Le Pavillon Mont-Royal conviendrait à la musique actuelle

Le Nouvel Ensemble moderne (NEM), Réseaux ainsi que les Productions SuperMusique, les trois organismes musicaux qui convoitent le Pavillon Mont-Royal fermé depuis mai 2002, vont rendre publique une étude qui conclut que l'édifice est conforme aux exigences de leur projet.

Il y a presque trois ans que le NEM et ses partenaires travaillent à un vaste projet de complexe musical et technologique dans l'ancien département des arts visuels de l'Université de Montréal, qui a fermé ses portes en mai 2002. «On attendait désespérément l'appui de la ville, le petit chèque de moins de 10 000 $ pour nous aider à faire cette étude [de faisabilité]», indique Lorraine Vaillancourt, directrice du NEM.

En novembre dernier, lorsque le processus de mise en vente de l'édifice de l'avenue du Mont-Royal, temporairement suspendu, fut remis sur les rails, le triumvirat a décidé d'aller de l'avant malgré tout. «Il fallait qu'on ait le temps de faire l'étude de faisabilité avant que les choses ne s'enclenchent, en espérant qu'on pourra être sur la liste des candidats éventuels pour l'acquisition de ce lieu. On accouchera du document dans les prochains jours», explique Mme Vaillancourt. La Ville a finalement confirmé son appui en décembre et l'enveloppe budgétaire suivra en février.

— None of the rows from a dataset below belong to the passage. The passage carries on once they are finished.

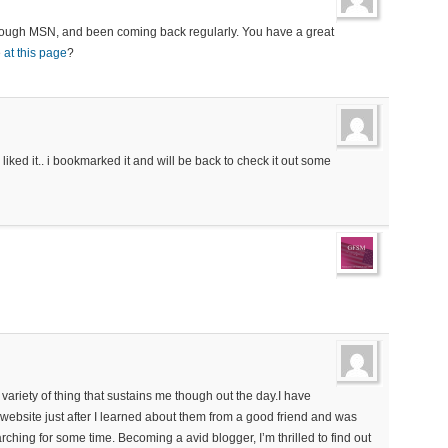
 through MSN, and been coming back regularly. You have a great
e
at this page
?
 liked it.. i bookmarked it and will be back to check it out some
he variety of thing that sustains me though out the day.I have
 website just after I learned about them from a good friend and was
earching for some time. Becoming a avid blogger, I’m thrilled to find out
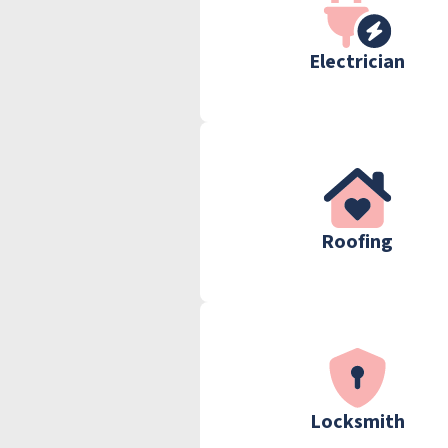
Electrician
Roofing
Locksmith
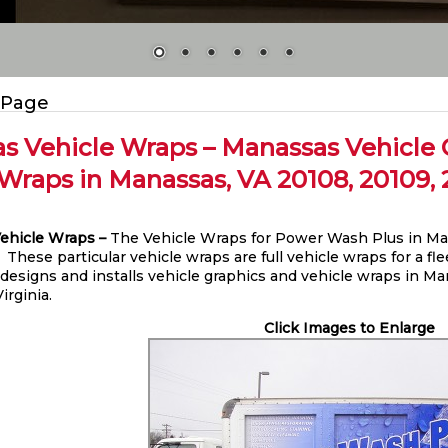
 Page
s Vehicle Wraps – Manassas Vehicle G
Wraps in Manassas, VA 20108, 20109, 20
ehicle Wraps –
The Vehicle Wraps for Power Wash Plus in Man
. These particular vehicle wraps are full vehicle wraps for a f
 designs and installs vehicle graphics and vehicle wraps in Ma
irginia.
Click Images to Enlarge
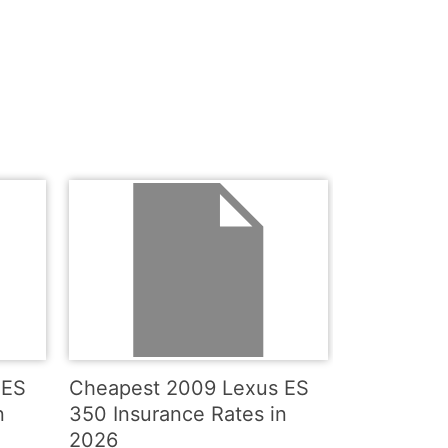
 ES
Cheapest 2009 Lexus ES
n
350 Insurance Rates in
2026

Il faut dire que l'édifice en question, en face du parc Jeanne-Mance, est aussi dans la mire de promoteurs qui veulent en faire de luxueux logements en copropriété. Il leur faudrait cependant raser l'édifice original de 1929 qui, sans être classé monument patrimonial, jouit d'une valeur architecturale certaine.

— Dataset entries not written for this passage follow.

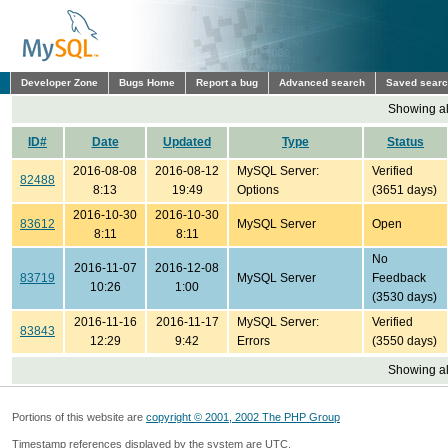
Developer Zone
Bugs Home
Report a bug
Advanced search
Saved sear
Showing all
ID#
Date
Updated
Type
Status
2016-08-08
2016-08-12
MySQL Server:
Verified
82488
8:13
19:49
Options
(3651 days)
2016-10-30
2016-10-30
83612
MySQL Server
Open
8:11
8:11
No
2016-11-07
2016-12-08
83719
MySQL Server
Feedback
10:26
1:00
(3530 days)
2016-11-16
2016-11-17
MySQL Server:
Verified
83843
12:29
9:42
Errors
(3550 days)
Showing all
Portions of this website are
copyright © 2001, 2002 The PHP Group
Timestamp references displayed by the system are UTC.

Le projet du NEM aurait l'avantage d'éviter la démolition, selon l'étude menée par la firme d'architectes FABG (Faucher, Aubertin, Brodeur et Gauthier). «Il y a deux salles de concert qu'il faut loger dans cet espace-là, souligne Mme Vaillancourt. Ils ont réussi à tout caser sans toucher à la structure d'origine. C'est très enthousiasmant d'avoir franchi cette étape. On sait que c'est tout à fait faisable. Et on a besoin de ce lieu-là; le milieu de la musique est rendu là.»

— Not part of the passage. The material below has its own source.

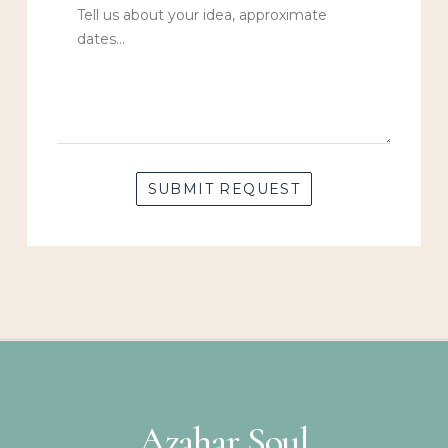
Azahar Soul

La directrice du NEM croit aussi que l'Université de Montréal voit d'un meilleur oeil que l'édifice garde une vocation culturelle. Mais elle est consciente que la transaction demeure financière d'abord et avant tout. Le plus dur restera donc à faire: les trois organismes culturels devront convaincre des partenaires financiers, afin d'obtenir l'appui des différents paliers de gouvernement. «Il faut assurer un certain pourcentage du financement. Alors on espère bien trouver des appuis, dans le privé aussi», souligne Mme Vaillancourt.

Combien coûteraient les rénovations et la gestion d'exploitation du futur complexe musical? Jacques Drouin, coordonnateur du projet des trois organismes, refuse d'avancer des chiffres, de peur de saboter l'entreprise. Du côté de l'organisme Réseaux, on indique que «chaque organisme travaille là-dessus» en vue d'une rencontre la semaine prochaine». «Il est question qu'on crée une fondation pour assurer le roulement en attendant d'agrandir notre clientèle», note toutefois M. Drouin.